Seorang pengemudi angkutan travel berinisial AK dijatuhi sanksi pemutusan kemitraan dan penilangan oleh kepolisian setelah melakukan aksi mengemudi ugal-ugalan di ruas Tol Padaleunyi pada Sabtu (18/4/2026). Aksi berbahaya tersebut menjadi perhatian publik setelah rekaman video amatir yang memperlihatkan manuver agresif kendaraan tersebut viral di media sosial.
Gunaldi Yunus, seorang penumpang Toyota Sienta yang menjadi saksi sekaligus korban intimidasi di jalan tersebut, menjelaskan bahwa insiden bermula saat mobil yang ditumpanginya mencoba memberi peringatan kepada sopir travel. Namun, teguran tersebut justru dibalas dengan tindakan memepet kendaraan secara berbahaya oleh pengemudi travel.
"Saya sebagai penumpang mobil, awalnya kakak saya selaku sopir mencoba mengingatkan pengemudi travel, tapi justru kami dipepet," ujar Gunaldi saat dikonfirmasi Kompas.com, Senin (20/4/2026).

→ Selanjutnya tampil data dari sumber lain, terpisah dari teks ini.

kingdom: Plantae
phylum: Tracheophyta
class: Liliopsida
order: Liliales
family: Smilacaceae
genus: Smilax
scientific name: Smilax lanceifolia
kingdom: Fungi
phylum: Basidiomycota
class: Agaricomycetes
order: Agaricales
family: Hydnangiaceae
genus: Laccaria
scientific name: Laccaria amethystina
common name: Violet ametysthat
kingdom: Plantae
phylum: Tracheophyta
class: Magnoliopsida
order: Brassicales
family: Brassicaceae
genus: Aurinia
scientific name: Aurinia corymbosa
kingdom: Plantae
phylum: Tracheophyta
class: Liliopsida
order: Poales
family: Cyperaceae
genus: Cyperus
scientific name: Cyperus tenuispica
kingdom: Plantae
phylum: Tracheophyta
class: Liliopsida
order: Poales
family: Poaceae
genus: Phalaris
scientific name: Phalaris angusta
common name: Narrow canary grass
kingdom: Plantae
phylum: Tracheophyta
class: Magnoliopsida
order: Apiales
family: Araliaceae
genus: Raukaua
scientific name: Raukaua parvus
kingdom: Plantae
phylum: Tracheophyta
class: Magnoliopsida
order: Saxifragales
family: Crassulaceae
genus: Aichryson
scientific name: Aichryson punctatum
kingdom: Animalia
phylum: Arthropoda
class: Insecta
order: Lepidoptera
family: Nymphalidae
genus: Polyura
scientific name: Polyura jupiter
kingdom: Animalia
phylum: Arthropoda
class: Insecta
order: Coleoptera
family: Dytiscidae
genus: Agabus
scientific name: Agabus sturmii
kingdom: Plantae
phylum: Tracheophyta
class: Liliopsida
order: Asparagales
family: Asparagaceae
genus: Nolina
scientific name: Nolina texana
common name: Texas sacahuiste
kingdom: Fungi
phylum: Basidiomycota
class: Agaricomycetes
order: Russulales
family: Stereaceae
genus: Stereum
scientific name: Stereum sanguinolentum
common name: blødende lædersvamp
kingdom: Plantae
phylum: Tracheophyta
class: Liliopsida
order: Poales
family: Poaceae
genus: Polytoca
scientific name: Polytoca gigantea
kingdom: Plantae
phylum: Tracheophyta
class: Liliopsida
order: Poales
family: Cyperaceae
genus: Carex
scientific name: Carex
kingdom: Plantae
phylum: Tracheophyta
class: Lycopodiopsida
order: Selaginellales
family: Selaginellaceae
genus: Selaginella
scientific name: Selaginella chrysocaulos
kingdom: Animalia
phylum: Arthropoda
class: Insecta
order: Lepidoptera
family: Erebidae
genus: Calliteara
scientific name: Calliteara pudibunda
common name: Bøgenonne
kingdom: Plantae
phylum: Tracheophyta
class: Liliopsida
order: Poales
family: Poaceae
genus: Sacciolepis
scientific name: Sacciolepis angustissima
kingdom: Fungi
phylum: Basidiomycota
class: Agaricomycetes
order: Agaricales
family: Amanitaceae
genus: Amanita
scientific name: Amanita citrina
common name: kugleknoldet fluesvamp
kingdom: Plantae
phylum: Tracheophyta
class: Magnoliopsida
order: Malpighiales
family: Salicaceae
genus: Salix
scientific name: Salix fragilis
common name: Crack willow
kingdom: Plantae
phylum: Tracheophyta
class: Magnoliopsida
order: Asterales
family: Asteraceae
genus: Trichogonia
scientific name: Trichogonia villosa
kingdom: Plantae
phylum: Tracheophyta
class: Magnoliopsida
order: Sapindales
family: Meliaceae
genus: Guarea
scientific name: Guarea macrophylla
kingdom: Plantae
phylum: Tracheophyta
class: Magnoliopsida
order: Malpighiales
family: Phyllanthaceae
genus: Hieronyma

Insiden yang melibatkan armada Toyota Hiace ini dinilai sangat berisiko karena dilakukan dalam kecepatan tinggi di jalur bebas hambatan. Dilansir dari Otomotif, kendaraan tersebut teridentifikasi sebagai milik PT Bhineka Sangkuriang Transport yang saat itu tengah beroperasi mengangkut penumpang.
Manajemen PT Bhineka Sangkuriang Transport langsung merespons kejadian tersebut dengan memberikan sanksi administratif tertinggi kepada pengemudinya. Anwar Kustiawan selaku Human Resources Development perusahaan menegaskan bahwa perilaku tersebut melanggar standar keselamatan operasional yang ditetapkan.
"Diputus sebagai mitra sejak hari ini," kata Anwar saat dikonfirmasi, Senin (20/4/2026).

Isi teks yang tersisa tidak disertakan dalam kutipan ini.